Stored dataset items:
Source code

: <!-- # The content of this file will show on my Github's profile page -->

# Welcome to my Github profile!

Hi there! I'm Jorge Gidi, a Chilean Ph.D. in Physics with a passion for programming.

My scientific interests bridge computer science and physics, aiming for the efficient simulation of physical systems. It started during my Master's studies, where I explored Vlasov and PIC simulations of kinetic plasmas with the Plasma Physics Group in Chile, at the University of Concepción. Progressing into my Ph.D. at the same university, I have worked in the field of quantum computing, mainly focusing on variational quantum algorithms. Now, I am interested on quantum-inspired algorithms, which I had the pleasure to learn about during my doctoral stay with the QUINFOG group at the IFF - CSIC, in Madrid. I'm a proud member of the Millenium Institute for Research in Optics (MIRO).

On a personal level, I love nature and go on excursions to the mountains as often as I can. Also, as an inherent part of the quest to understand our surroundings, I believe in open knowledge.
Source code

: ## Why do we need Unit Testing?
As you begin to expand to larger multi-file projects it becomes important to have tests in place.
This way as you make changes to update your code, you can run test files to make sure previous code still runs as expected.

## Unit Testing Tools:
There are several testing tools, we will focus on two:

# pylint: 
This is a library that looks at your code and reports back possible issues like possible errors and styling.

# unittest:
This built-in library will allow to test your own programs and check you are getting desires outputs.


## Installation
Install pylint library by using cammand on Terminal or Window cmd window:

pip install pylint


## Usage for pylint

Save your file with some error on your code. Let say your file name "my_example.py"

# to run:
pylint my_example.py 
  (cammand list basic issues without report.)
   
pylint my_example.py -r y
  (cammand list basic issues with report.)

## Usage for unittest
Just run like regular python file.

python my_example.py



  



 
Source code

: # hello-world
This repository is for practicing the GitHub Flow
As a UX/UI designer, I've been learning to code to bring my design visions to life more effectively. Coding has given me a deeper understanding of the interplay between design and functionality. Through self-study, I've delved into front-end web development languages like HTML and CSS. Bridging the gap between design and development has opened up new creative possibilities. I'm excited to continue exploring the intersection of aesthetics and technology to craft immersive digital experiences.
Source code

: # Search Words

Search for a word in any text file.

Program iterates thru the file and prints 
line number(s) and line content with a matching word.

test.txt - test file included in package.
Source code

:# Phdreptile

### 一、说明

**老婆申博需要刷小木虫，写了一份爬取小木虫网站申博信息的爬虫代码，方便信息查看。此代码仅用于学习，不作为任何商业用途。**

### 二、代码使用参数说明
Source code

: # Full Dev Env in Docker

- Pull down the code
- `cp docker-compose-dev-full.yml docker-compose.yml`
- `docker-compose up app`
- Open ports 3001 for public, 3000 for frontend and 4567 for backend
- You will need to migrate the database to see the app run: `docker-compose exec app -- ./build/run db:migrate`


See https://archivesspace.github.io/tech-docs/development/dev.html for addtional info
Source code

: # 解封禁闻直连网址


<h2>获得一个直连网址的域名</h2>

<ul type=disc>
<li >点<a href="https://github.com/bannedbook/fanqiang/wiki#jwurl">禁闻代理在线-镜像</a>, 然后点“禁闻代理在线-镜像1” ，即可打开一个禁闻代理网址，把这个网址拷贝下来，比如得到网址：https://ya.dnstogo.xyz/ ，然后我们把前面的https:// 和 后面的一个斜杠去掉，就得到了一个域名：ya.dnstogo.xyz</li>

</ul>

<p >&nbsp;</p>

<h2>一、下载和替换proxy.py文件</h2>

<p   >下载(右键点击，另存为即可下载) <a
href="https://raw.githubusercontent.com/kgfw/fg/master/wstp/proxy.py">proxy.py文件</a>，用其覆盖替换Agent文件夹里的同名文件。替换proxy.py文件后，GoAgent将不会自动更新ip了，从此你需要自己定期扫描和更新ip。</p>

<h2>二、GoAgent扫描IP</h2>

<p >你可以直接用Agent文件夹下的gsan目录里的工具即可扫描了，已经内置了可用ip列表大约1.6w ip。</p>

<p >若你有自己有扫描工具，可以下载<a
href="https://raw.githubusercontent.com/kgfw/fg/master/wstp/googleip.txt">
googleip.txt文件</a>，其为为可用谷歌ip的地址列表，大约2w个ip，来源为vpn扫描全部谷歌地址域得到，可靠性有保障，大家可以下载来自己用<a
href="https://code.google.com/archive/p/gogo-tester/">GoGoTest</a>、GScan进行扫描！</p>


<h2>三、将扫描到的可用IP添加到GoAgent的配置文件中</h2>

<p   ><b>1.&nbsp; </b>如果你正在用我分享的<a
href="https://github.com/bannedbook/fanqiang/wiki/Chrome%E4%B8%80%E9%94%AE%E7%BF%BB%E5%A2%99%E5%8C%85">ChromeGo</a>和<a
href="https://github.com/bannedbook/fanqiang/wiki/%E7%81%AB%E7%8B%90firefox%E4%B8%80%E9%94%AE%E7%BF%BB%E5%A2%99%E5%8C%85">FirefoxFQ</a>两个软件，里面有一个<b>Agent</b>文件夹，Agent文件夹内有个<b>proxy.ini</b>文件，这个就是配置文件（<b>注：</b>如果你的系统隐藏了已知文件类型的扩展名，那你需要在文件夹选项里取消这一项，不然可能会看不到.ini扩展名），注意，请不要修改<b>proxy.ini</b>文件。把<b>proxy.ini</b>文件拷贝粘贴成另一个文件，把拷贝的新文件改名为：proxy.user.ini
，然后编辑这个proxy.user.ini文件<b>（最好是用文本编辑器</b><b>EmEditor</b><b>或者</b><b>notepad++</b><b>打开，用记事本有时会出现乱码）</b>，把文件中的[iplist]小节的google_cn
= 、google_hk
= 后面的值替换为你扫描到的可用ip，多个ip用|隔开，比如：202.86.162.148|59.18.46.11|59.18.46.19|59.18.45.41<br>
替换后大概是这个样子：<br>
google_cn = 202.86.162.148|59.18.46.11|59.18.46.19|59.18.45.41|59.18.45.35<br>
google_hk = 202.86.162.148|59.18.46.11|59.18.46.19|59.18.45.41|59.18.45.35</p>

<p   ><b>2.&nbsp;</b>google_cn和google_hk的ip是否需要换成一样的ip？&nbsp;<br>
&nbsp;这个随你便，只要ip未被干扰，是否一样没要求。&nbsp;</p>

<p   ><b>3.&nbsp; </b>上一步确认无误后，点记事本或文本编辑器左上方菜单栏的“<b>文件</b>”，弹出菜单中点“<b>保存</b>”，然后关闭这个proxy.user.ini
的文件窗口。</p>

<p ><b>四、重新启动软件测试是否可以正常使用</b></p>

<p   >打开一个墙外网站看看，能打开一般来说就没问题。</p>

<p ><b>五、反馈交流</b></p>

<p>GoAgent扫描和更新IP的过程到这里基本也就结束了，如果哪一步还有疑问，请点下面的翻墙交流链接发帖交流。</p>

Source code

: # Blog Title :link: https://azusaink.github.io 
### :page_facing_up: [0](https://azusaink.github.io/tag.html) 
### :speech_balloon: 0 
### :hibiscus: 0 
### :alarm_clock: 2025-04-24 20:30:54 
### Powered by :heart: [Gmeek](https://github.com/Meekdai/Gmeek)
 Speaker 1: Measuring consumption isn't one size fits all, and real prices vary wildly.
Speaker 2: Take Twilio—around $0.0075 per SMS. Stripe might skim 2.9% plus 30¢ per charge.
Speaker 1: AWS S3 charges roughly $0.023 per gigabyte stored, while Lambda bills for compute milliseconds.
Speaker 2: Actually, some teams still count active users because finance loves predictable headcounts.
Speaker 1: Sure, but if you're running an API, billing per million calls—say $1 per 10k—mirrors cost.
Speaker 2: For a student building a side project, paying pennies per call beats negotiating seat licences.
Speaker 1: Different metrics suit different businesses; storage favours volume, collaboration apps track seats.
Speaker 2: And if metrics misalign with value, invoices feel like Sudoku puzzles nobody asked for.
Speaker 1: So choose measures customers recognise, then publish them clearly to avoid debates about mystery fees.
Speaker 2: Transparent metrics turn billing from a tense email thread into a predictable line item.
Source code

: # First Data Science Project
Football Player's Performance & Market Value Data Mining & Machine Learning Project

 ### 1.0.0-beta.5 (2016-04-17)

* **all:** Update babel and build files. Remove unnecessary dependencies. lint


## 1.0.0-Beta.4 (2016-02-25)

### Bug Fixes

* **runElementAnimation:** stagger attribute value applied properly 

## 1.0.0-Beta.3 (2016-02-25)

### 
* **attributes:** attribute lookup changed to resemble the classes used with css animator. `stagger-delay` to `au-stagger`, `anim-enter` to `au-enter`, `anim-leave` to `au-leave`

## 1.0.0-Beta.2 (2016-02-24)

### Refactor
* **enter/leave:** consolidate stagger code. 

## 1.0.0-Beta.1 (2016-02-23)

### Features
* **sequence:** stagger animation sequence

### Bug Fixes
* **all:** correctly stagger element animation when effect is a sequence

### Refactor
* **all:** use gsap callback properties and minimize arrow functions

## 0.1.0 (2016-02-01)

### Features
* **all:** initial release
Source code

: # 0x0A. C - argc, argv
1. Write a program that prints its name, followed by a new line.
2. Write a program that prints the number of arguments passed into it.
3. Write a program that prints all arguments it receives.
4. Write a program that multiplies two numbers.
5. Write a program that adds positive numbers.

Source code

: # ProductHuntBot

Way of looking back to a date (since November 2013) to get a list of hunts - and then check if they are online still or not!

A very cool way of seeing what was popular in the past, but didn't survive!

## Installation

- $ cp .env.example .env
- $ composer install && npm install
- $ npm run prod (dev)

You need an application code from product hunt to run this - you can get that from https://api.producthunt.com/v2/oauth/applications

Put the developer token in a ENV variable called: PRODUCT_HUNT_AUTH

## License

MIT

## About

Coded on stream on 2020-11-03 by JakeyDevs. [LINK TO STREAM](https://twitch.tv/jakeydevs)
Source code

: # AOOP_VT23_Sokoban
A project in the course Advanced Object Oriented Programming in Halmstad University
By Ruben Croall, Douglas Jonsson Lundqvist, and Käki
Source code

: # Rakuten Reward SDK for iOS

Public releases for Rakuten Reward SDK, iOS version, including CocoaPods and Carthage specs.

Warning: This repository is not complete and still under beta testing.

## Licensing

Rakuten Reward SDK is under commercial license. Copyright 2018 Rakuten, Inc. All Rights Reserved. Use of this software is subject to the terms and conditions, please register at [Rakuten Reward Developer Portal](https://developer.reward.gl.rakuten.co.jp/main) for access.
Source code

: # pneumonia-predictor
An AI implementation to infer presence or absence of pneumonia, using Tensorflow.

WHAT TO PRODUCE: The required output is every line above from the one with "A project in" down to the one with "## Licensing", restated word for word, ends included.

RESULT:
A project in the course Advanced Object Oriented Programming in Halmstad University
By Ruben Croall, Douglas Jonsson Lundqvist, and Käki
Source code

: # Rakuten Reward SDK for iOS

Public releases for Rakuten Reward SDK, iOS version, including CocoaPods and Carthage specs.

Warning: This repository is not complete and still under beta testing.

## Licensing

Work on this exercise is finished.